Scatterplots explored are -
- 1000-point scatterplot - It was interesting plotting with 1000 datapoints in the sample. As only 0.000083 %of the data from 12 million entries were represented, it lead to a phenomenon called undersampling shown in Figure (a). *10,000-point scatterplot – lead to a phenomenon called over-sampling and it was hard to view along with the map.
- 100,000-point scatterplot – lead to saturation as the points became tiny and visible at popular locations.
- 10 million-point datashaded plots - with datashader, there comes features such as auto-ranging and we can plot large datasets without over-sampling, undersampling or saturation. Below are some of the plots of 10 million datapoints with varying range and parameters. They are generated in few seconds.

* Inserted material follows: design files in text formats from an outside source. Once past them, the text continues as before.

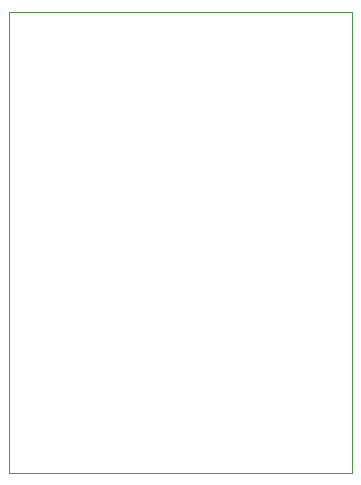
<source format=gbr>
%TF.GenerationSoftware,KiCad,Pcbnew,(7.0.0)*%
%TF.CreationDate,2023-04-05T21:34:04+03:00*%
%TF.ProjectId,cncd-esp01-board,636e6364-2d65-4737-9030-312d626f6172,rev?*%
%TF.SameCoordinates,Original*%
%TF.FileFunction,Profile,NP*%
%FSLAX46Y46*%
G04 Gerber Fmt 4.6, Leading zero omitted, Abs format (unit mm)*
G04 Created by KiCad (PCBNEW (7.0.0)) date 2023-04-05 21:34:04*
%MOMM*%
%LPD*%
G01*
G04 APERTURE LIST*
%TA.AperFunction,Profile*%
%ADD10C,0.100000*%
%TD*%
G04 APERTURE END LIST*
D10*
X0Y0D02*
X29000000Y0D01*
X0Y-39000000D02*
X0Y0D01*
X29000000Y-39000000D02*
X0Y-39000000D01*
X29000000Y0D02*
X29000000Y-39000000D01*
M02*

</source>
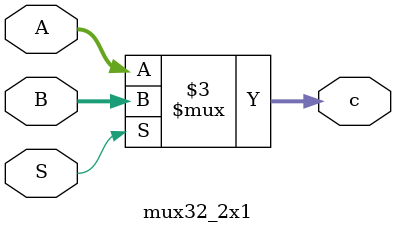
<source format=v>

`timescale 1ns / 1ps
module mux32_2x1(input S, input [31:0] A, input [31:0] B, output reg [31:0] c);
always @(*) begin
if (S)
    c = B;
    else
    c = A;
end

endmodule

</source>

Interactive datashaded plots – Here is the unveiling of the full strength of datashader. It is interactive showing the different levels of the large dataset. It reveals local structures that are invisible through global view. Furthermore, it performs automatic operations and auto-ranging and optimates our output. We can further customize the plot by inserting Bokeh tile- STAMEN_TERRAIN (apparently by Stamen design) that inserts a map of the area under study / visualization. There were several errors during these steps due to an empty array passed from the aggregate parameter. Turned out to be incorrect x and y range in the plot definition. The final plot looks surreal and beautiful. The interactive features of bokeh and datashader can be used to view local structures. Even though the timing of the trip is color-coded (example: red at night, blue in the evening), there are busy hours that stand-out.